A group of researchers from across the country wanted to learn how different institutions handled closing research down and eventually opening it up. Every institution involved was receiving Clinical and Translational Science Awards (CTSA) – in other words funding – from the National Center for Advancing Translational Sciences/NIH. CTSA dollars provide infrastructure and resources for clinical and translational research at many institutions—including CU Anschutz where the grant funds the Colorado Clinical and Translational Sciences Institute (CCTSI).


Higgins headshot
Janine Higgins, PhD

Janine Higgins, PhD, professor, pediatrics-endocrinology and her colleague Jennifer Armstrong, MD, MPH, associate professor, pediatrics-neurology helped lead the research. They were tasked with learning about conducting research in a pandemic.

A survey was developed and sent to all 62 CTSA hubs across the country regarding the impact of the pandemic and the processes they used to protect research personnel and participants with respect to the conduct of research that was unrelated to COVID-19. 

The results of the survey showed incredible similarities in the COVID responses between major academic medical centers, even though all processes were developed independently. Their report was recently published in a special edition of the Journal of Clinical and Translational Science.

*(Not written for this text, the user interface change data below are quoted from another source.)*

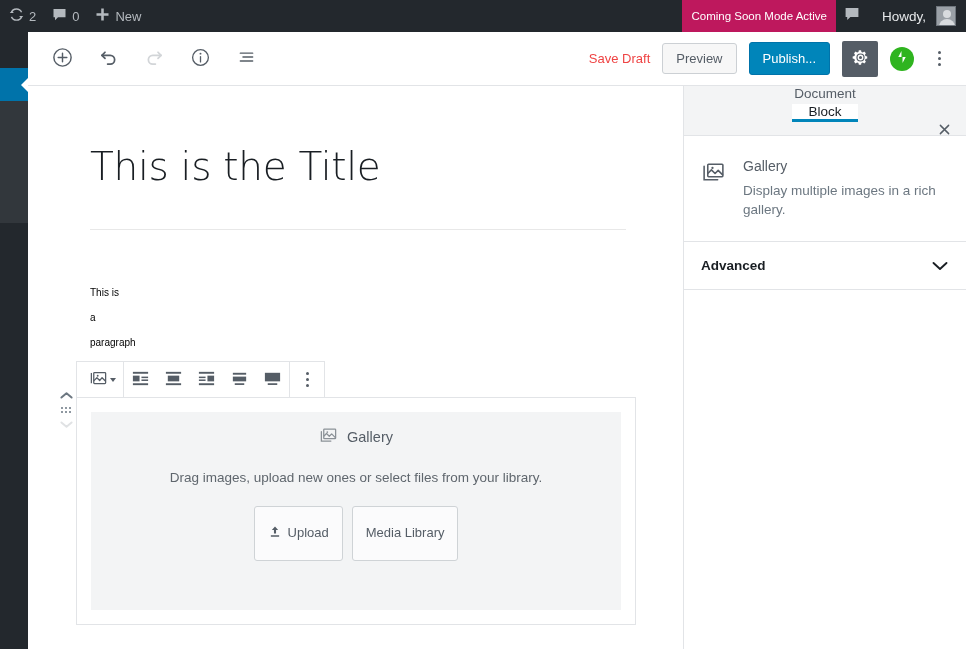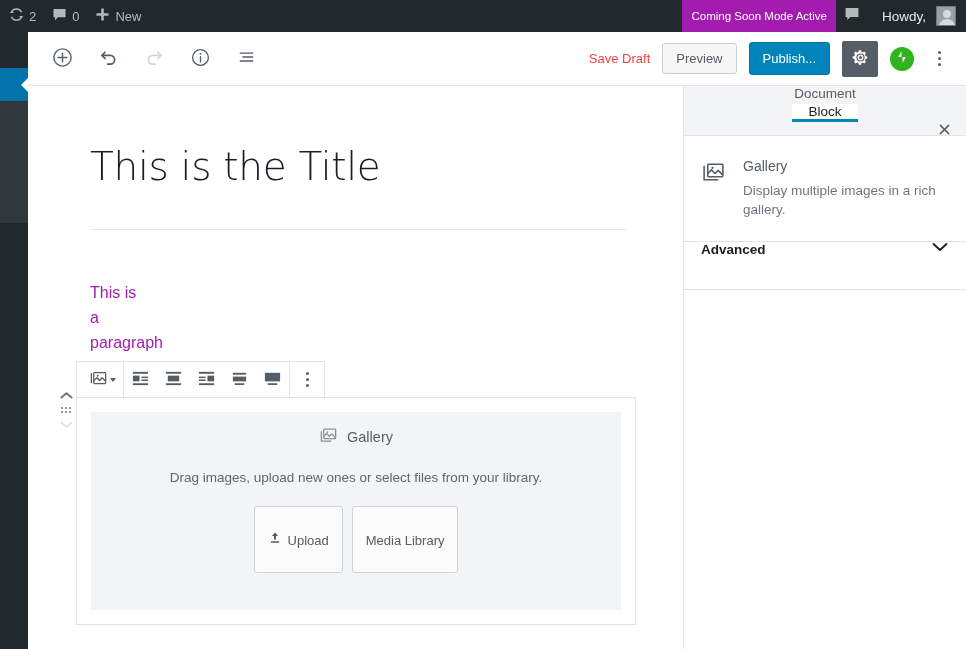"Coming Soon Mode Active" .coming-soon { background: #a21caf -> #be185d }
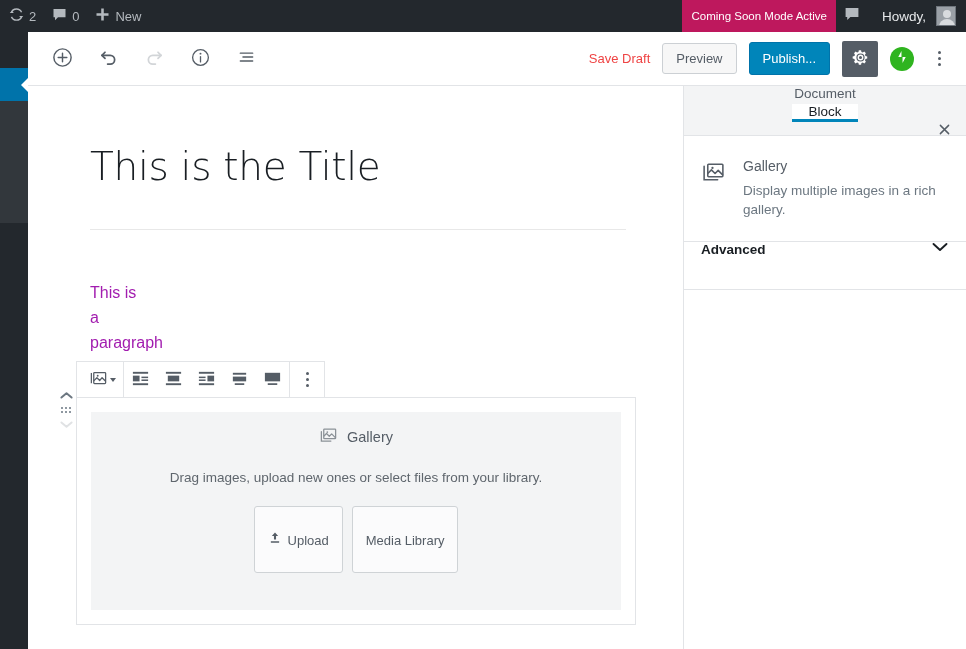"Advanced" .sb-panel { align-items: none -> center }
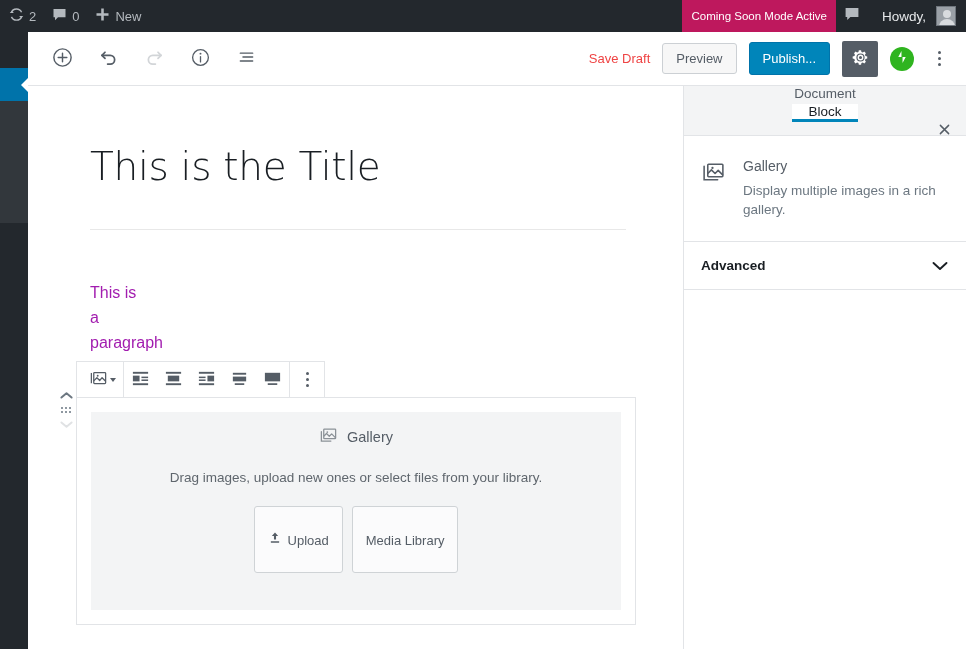"This is" .paragraph { color: #a21caf -> #000000; font-size: 16px -> 10px }
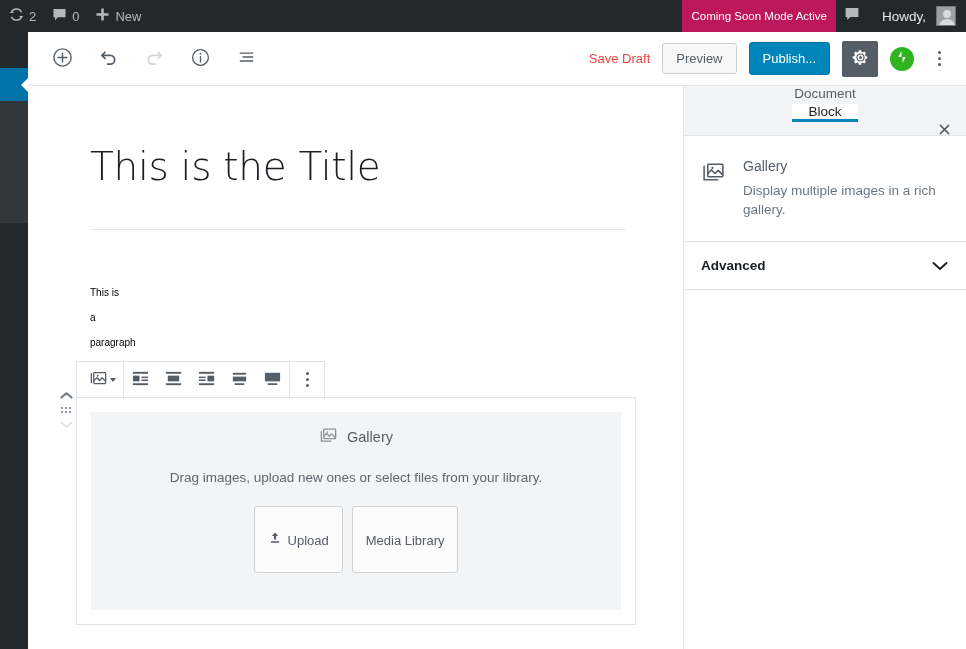"Upload" .ph-btn { align-items: flex-end -> flex-start; padding: 24px 13px -> 18px 13px }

“Even though we are all different institutions within the CTSA program, everyone did basically the same things across the country to both pull back and reactivate research,” Armstrong says. “We developed our process independently and it mirrored what most others did across the country.” Armstrong is also the chair for the Colorado Multiple Institutional Review Board (COMIRB) for both CU Denver and CU Anschutz.

“I believe that shows that, when you focus on participant and staff safety and the risk/benefit of every research study, the emergency response priorities become clear,” says Higgins who is also the director of operations for the CCTSI.

Jennifer Armstrong, MD, MPH
Jennifer Armstrong, MD, MPH

Commonalities

Examples of what many institutions did include shifting to remote work and research, using electronic consent forms and clinicians conducting visits through telehealth.

“When you take a step back and look at data from around the country, an extreme amount of priority was put on staff safety,” Armstrong says. “When we talk about research ethics: beneficence, justice, respect of persons, we have to consider our study team and give the same respect to the people conducting research as our participants.”

The CU Anschutz response

Higgins noted two key things that separated the response of CU Anschutz from other academic medical centers: 1) The decision to allow each research location to stage reopening for additional priority groups based on their own capacity and needs, and 2) the use of a single Clinical Research Reactivation Portal to apply for study activation.  

She says the decision to allow each research location to reintroduce research groups at their own pace reduced anxiety among investigators.  

“I am so proud of everyone on campus that did the grueling work of protocol review and reactivation,” Higgins says. “For the Clinical Translational Research Centers, almost all of our 837 applications for study reactivation were completed within just 24 hours!”

Armstrong noted one positive outcome was that basic science and clinical research came closer together: “We had to talk to each other! We so often work in silos, especially in research. Now we had folks coming together from places like the Barbara Davis Center, Hemophilia and Thrombosis Center, Anschutz Health and Wellness Center, the Brain Imaging Center, all learning what research is going on and how we can make research continue for everyone.”

She also emphasized that important trials that needed to be sustained, which were not COVID related but crucially important to someone’s health care, continued. “We worked with regulatory teams, institutional leaders, IRBs, to make sure all safety regulations were there for everyone, and we didn’t halt care that needed to be done,” Armstrong says, “There was a real sense of camaraderie and flexibility.”